You go into the subconscious by not writing and then you make it normal consciousness by writing. Then you rewrite until you are working almost mechanically: the grammar and the structure all mental and rational. But now comes the time for not doing any writing. I mean to get far into the subconscious, where there are not word sequences.

The only way to get any work done-without polling everybody, as in a statistical study in sociology-is to give your own peculiar vision; because that's what's interesting, the way one person sees the world. It's up to other people to ask themselves whether they think like that or not. And if they don't think like you, that should be very exciting to them. They would read about something that they are completely unfamiliar with... I was just in Hong Kong and I loved seeing Chinese who were different from myself. To think of the possibility of another way of being Chinese or being a human being is much more exciting than to see someone just like me.

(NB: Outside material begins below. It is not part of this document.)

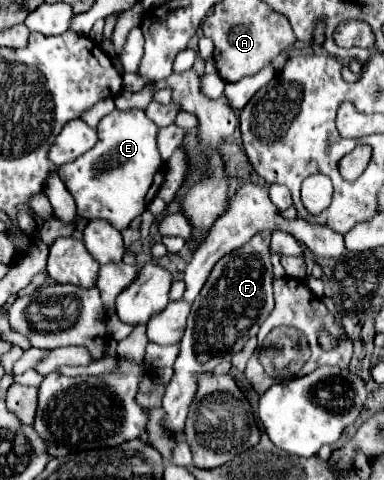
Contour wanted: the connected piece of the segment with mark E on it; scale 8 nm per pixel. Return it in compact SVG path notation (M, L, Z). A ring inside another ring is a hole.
M112 110L98 124L98 142L78 160L58 168L58 176L74 196L78 216L86 220L106 218L116 230L124 230L140 216L164 184L166 166L158 156L156 124L144 110Z

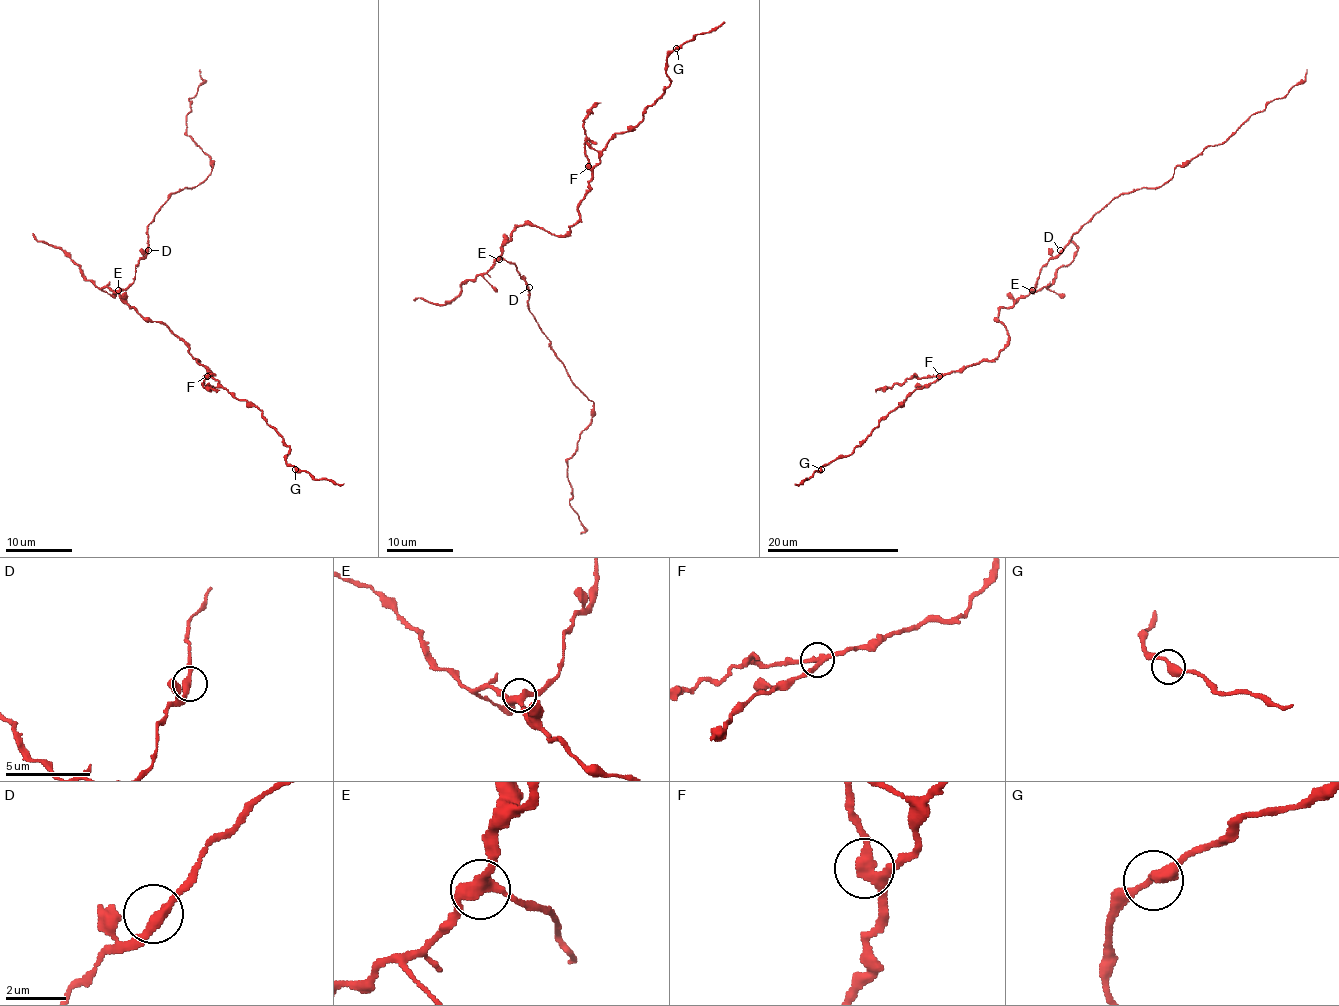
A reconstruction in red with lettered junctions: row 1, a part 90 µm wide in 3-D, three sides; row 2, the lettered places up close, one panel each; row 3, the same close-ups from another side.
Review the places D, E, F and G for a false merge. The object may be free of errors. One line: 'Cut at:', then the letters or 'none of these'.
Cut at: F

I don't like hearing non-Chinese people say to a Chinese person, "Well now I know about you because I have read Maxine Hong Kingston's books." Each artist has a unique voice. Many readers don't understand that. The problem of how "representative" one is will only be solved when we have many more Chinese American writers. Then readers will see how diverse our people are.

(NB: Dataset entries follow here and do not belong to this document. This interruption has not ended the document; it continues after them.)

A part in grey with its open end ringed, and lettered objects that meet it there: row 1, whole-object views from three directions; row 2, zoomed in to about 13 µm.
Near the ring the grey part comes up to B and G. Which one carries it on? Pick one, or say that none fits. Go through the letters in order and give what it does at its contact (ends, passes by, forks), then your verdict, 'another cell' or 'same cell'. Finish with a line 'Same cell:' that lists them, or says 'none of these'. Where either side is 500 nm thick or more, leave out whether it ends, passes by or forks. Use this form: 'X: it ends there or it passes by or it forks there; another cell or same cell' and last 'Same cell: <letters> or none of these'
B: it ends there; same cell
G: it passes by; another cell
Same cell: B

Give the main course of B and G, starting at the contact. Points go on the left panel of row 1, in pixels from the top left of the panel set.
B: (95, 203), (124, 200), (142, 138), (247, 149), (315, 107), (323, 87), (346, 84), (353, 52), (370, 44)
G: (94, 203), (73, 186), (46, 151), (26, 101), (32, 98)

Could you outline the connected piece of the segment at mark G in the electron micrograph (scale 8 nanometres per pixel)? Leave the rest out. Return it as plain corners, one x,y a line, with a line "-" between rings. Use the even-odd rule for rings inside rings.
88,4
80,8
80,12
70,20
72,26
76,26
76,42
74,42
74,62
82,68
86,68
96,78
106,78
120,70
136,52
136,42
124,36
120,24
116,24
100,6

I am a very slow, slow writer and thinker and reader- (Interviewer: You are a perfectionist.) MHK: Actually I think maybe it's the normal course of creation. The journey in the Odyssey takes twenty years. It takes twenty years to live an experience, learn its meanings, find the words to tell it.

I think that if a person doesn't read, maybe they cannot come out of themselves. You know you delineated a. . .I think a growth process of human development. . .first there is an awareness of the ego, the self, and then of another and many others to become a communal person. And we need to go even beyond that our family, tribe, Chinatown, gang, nation-into a larger selflessness or agape. I think it is a very rare person who will take on public and global responsibilities... Reading and writing should expand and transform the self...must be an essential tool for envisioning and making the world.

(Q: "In your Book of Peace, what would you be claiming?") Oh, what would I be claiming this time? What I would like to do is claim evolution that we can evolve past being a warring species into a peaceful species so that we are not predators anymore, and that we stop being carnivorous. If only we could stop being cannibals-

One of the wonderful things about the 1960s was language. There was a new language and there were wonderful new ways of describing psychedelic states, spiritual states, trying to find new words for political actions like those of Gandhi and Martin Luther King. What do you call that when you sit at the lunch counter and you don't move and you do it with peace and love?

(Q: "will that be your major goal-to achieve peace?") Yes, yes-to put out into the world a vision of peaceful living and of how human beings can relate to one another harmoniously and joyfully and how groups of people come together. I feel that peace has hardly been imagined. It is rarely dramatized in the theater, in the movies, even in books.